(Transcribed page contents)
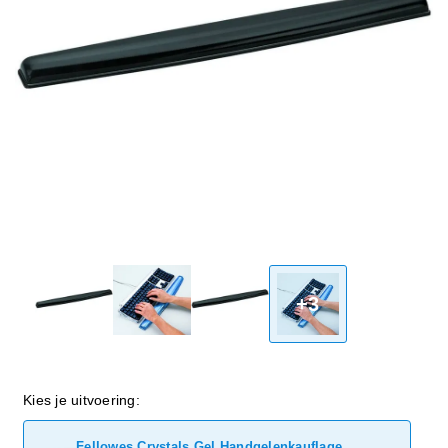
+3
Kies je uitvoering:
Fellowes Crystals Gel Handgelenkauflage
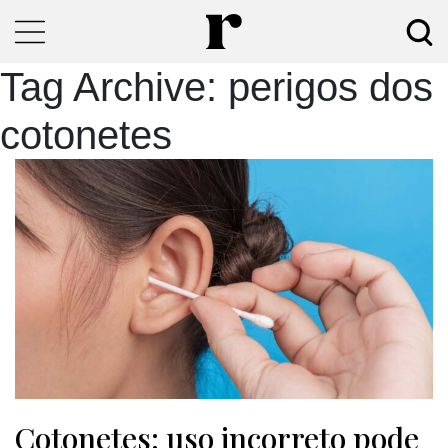
Tag Archive: perigos dos
cotonetes
Cotonetes: uso incorreto pode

Brief
If an entry holds an image, omit that image and print the remainder exactly as it stands.

Response box
+3
Kies je uitvoering:
Fellowes Crystals Gel Handgelenkauflage
Tag Archive: perigos dos
cotonetes
Cotonetes: uso incorreto pode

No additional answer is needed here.